The problem
In the discussion about measuring elapsed time, what breaks the symmetry behind the twins paradox?

Passage
Is it not rather that time does not elapse everywhere at he same speed, simply put?

Based on this, of course, measuring it becomes difficult.

It's akin to measuring gravity. You can — for a specific point in space and time. (Time is even worse, since it is specific to a given _trajectory_ in space)

But I have no idea what Im talking about.

It's identical to measuring gravity. In relativity, acceleration and gravity are indistinguishable, and it's acceleration which breaks the paradoxical symmetry that gives the name to the twins paradox.
>Timelock puzzles and blockchain are imo hacky solutions to one of the most important outstanding problems in cryptography: securely and trustlessly agreeing on elapsed time.

Digital cryptography will always being a cat and mouse. DES, RSA, Elliptic curve... With intro of quantum computing, it will just fasten up the pace. Some government has start experimenting with quantum entanglement (https://apnews.com/article/china-google-justice-department-6...)

It is all about your threat model. Even that I'm sure someday some smart guy will also figure out how to figure out how to beat that.

On human scale, is this a real problem? Consensus gives us the ability to measure elapsed time with a high probability. It seems kind of analogous how fundamental particles are probability fields. That means that in theory a baseball could teleport. But because a baseball is big spontaneous teleportation is not a real concern for anyone.

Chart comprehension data
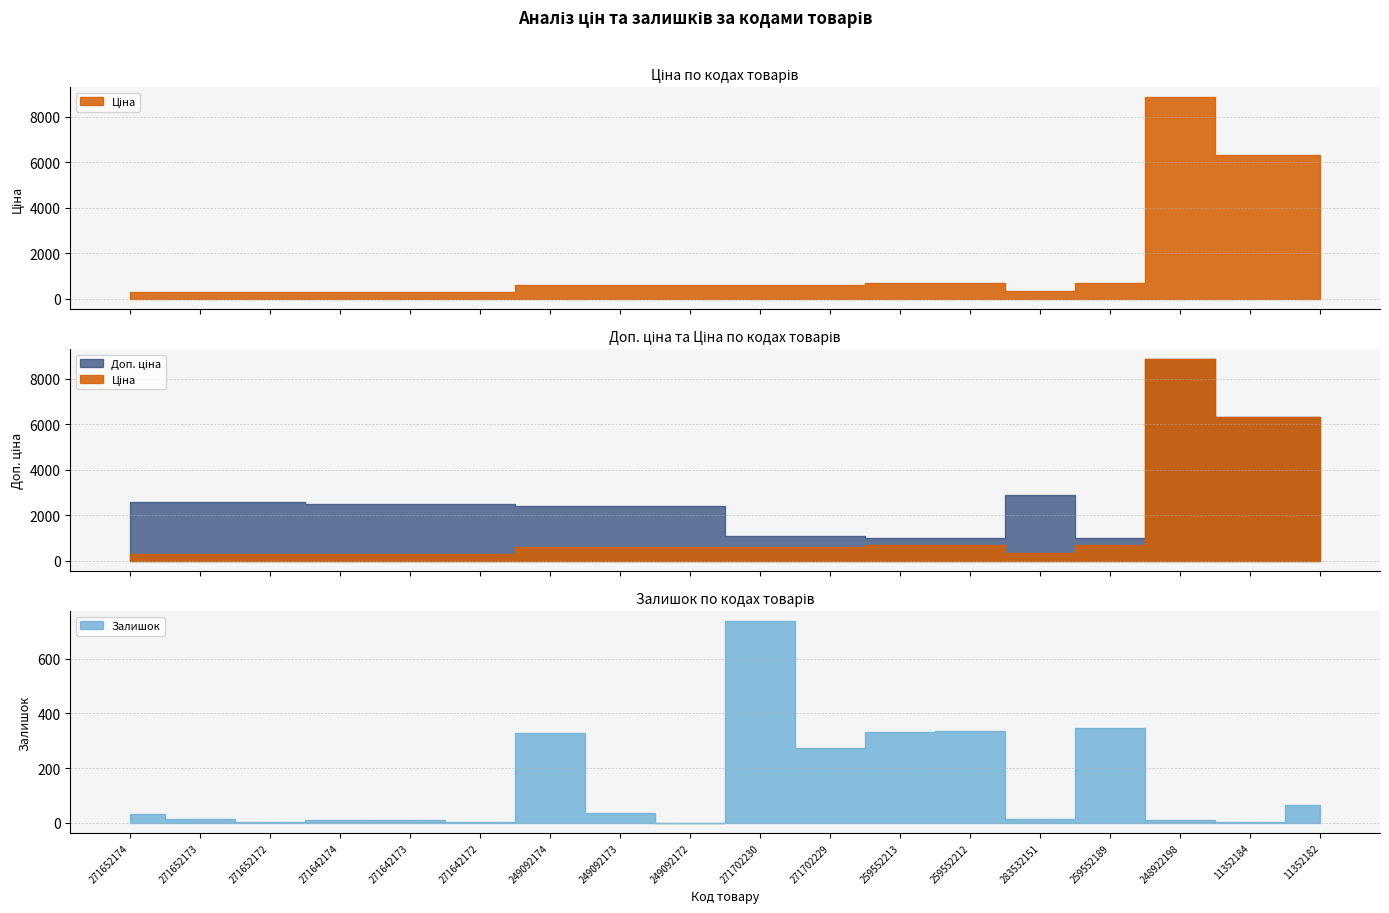

What is the label of the 15th point from the left?

259552189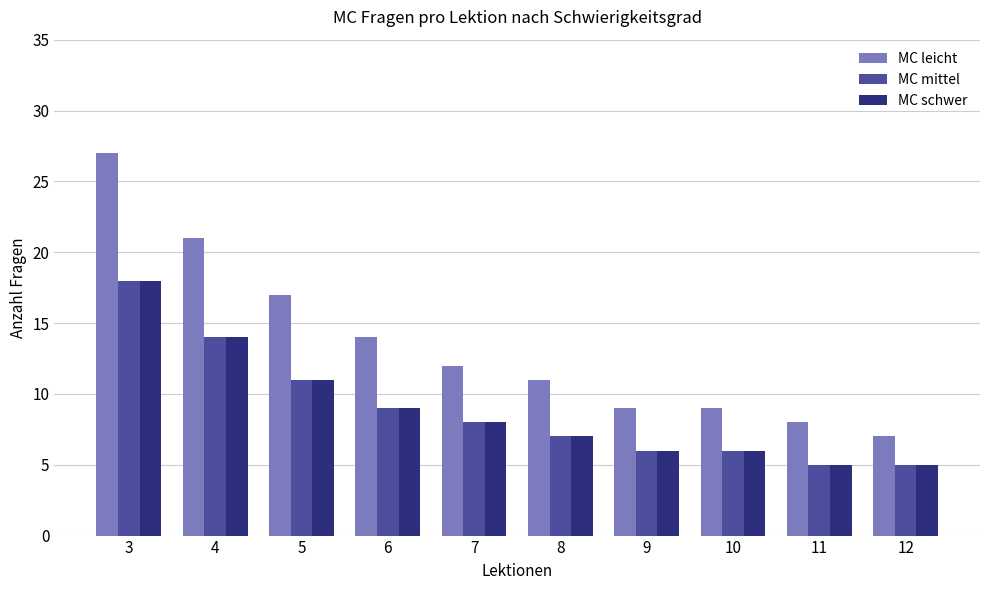

How many categories are shown in the chart?

10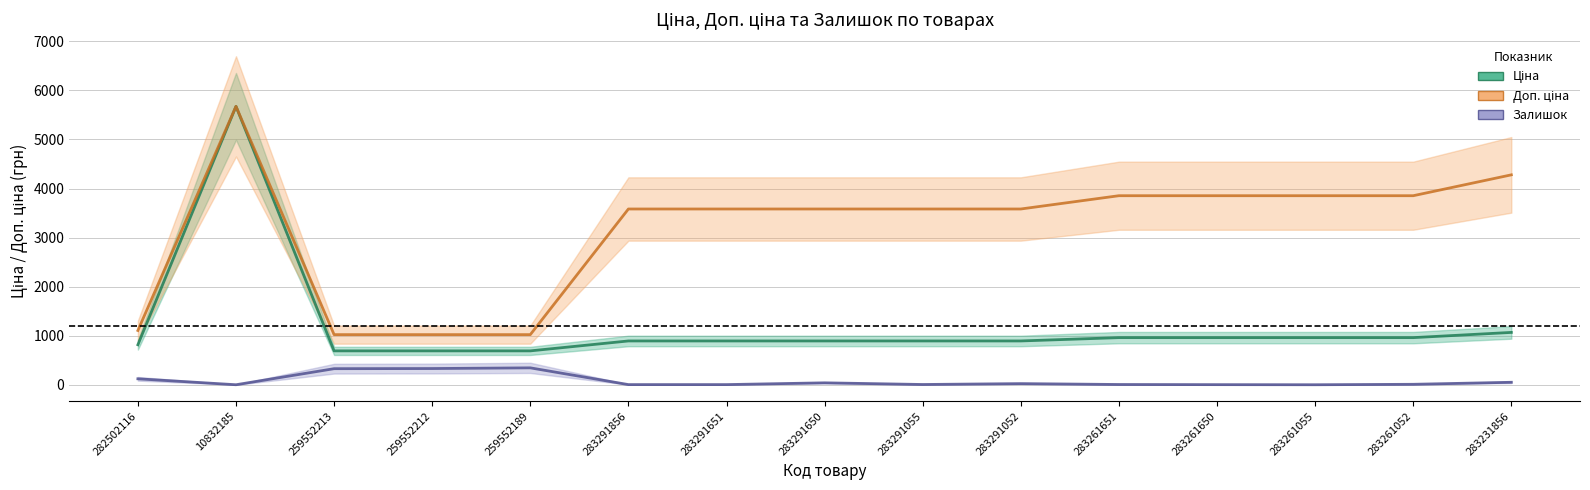

Which series has the largest total across all categories?

Доп. ціна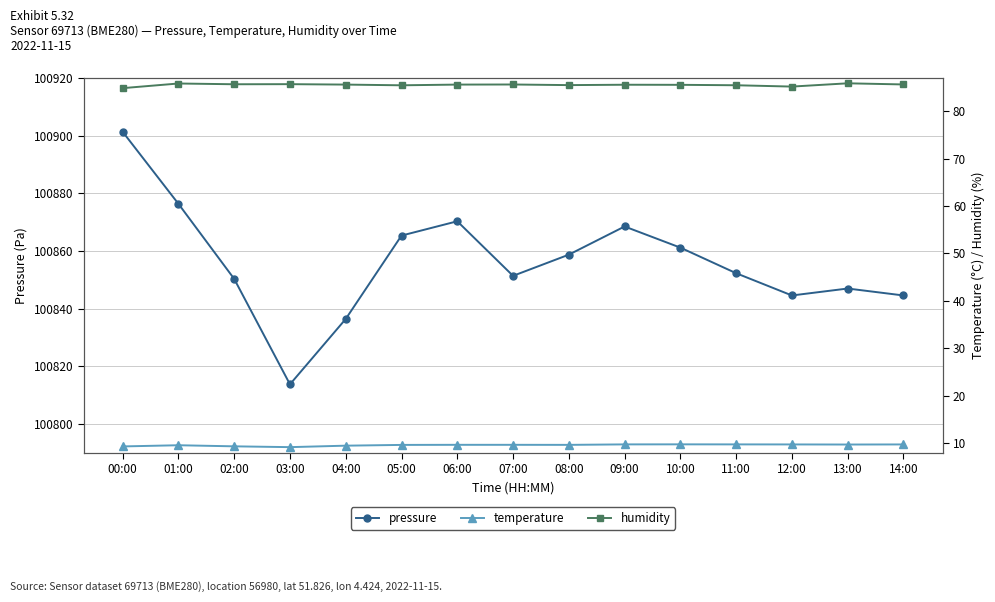

True or false: pressure has a value of 168037.9 at 14:00.

False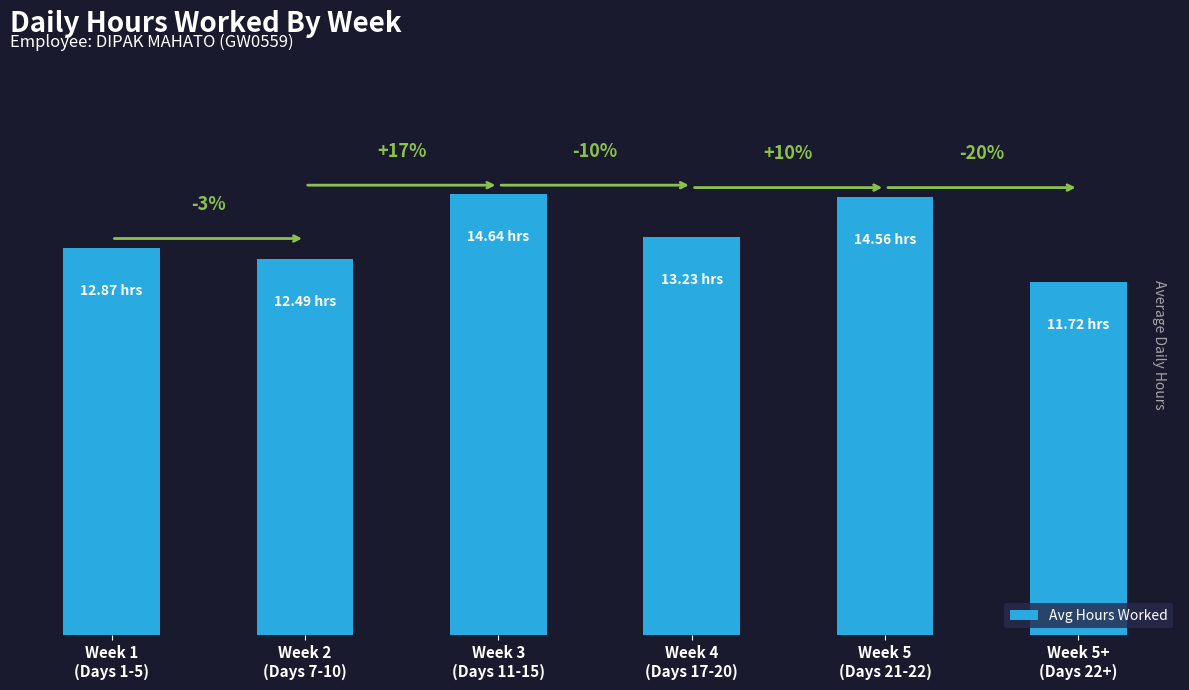

What is the change in value from Week 3
(Days 11-15) to Week 5+
(Days 22+)?

-2.9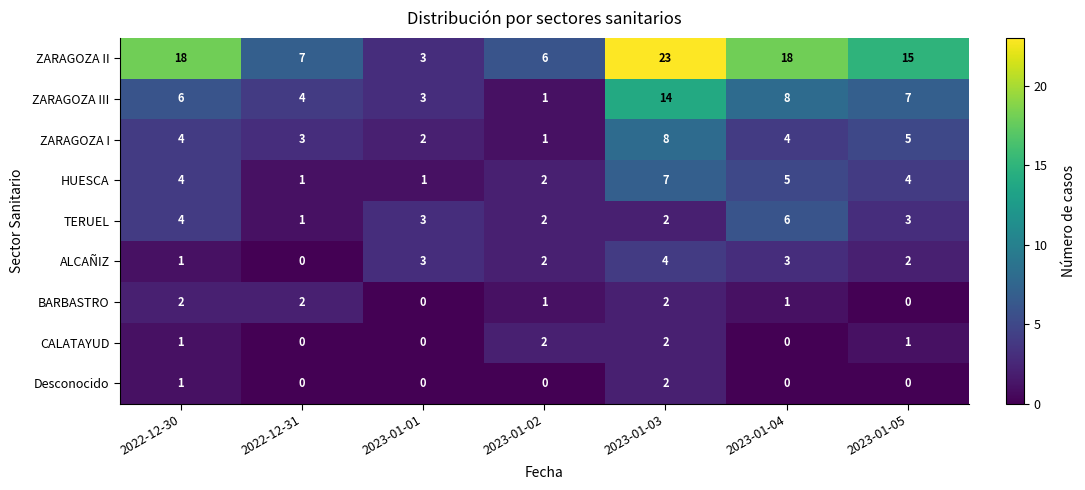

What is the spread (max minus min) of values at 2023-01-04?

18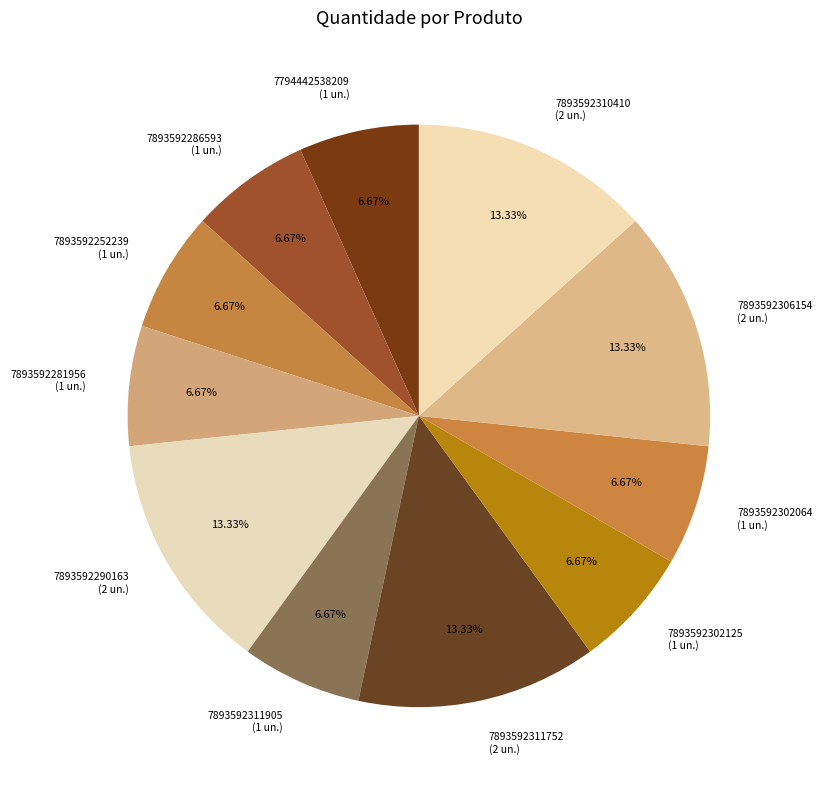

Does 7893592310410 account for over 50% of the chart?

No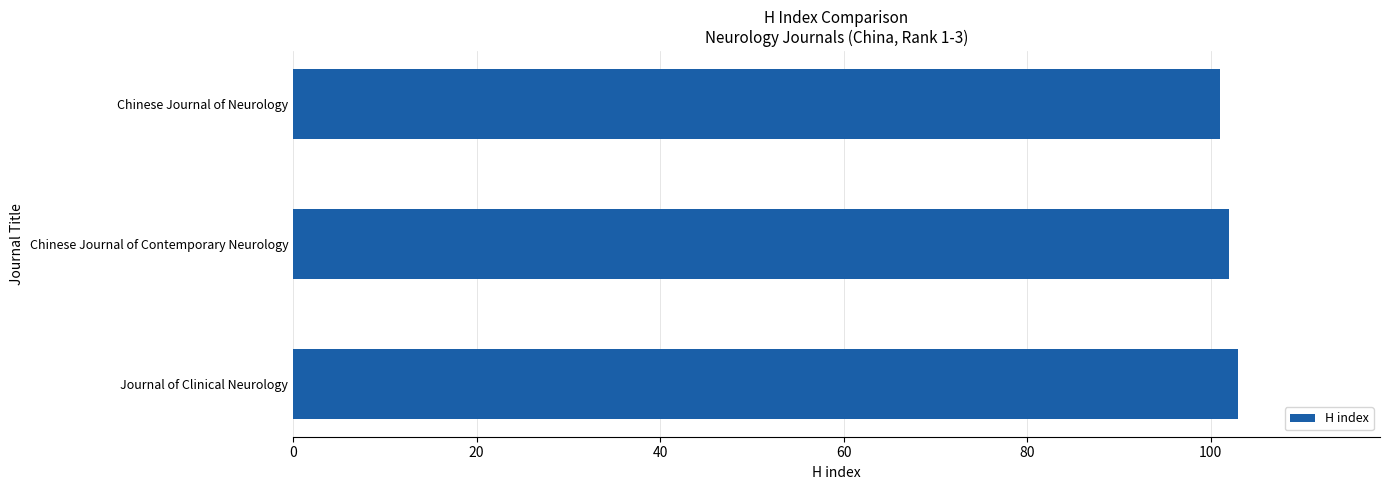

Does the chart contain stacked bars?

No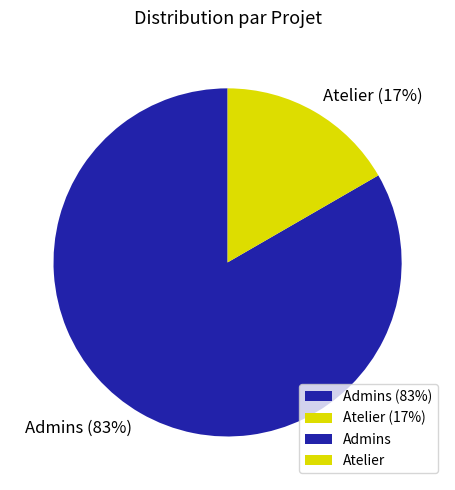

Rank the categories by value from highest to lowest.

Admins (83%), Atelier (17%)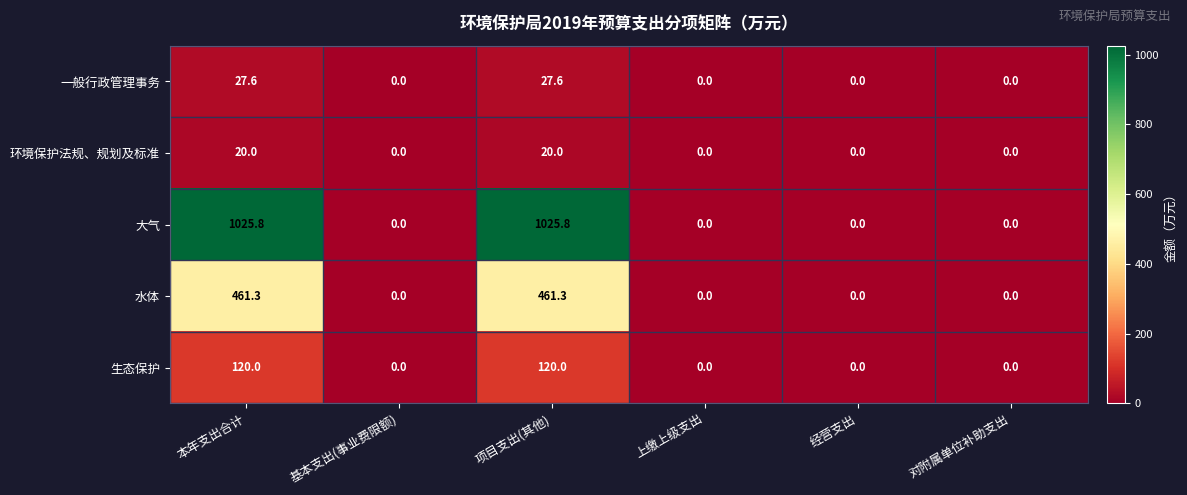

Which series has the largest range (max minus min)?

大气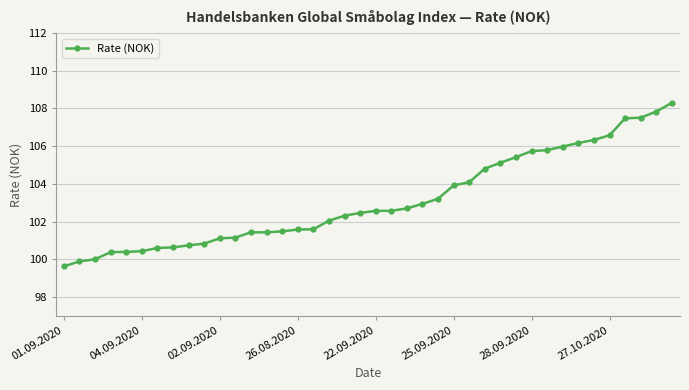

What is the smallest value displayed?

99.6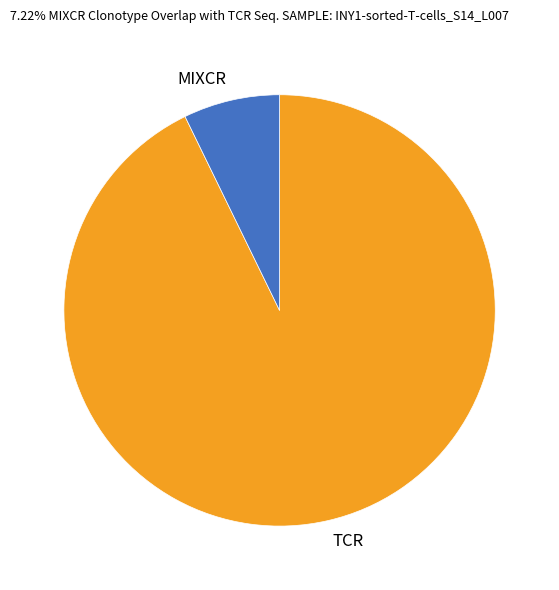

The MIXCR slice represents 7% of the pie. True or false?

True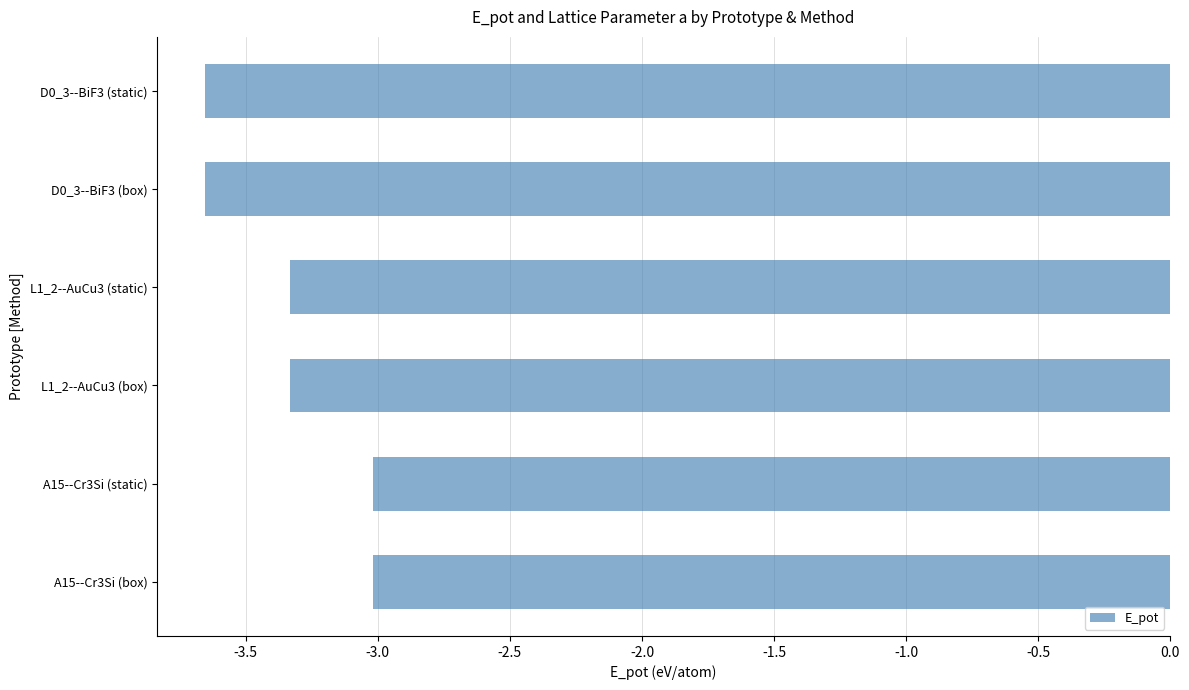

What is the maximum value shown in the chart?

-3.0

Result of the task
Acceleration.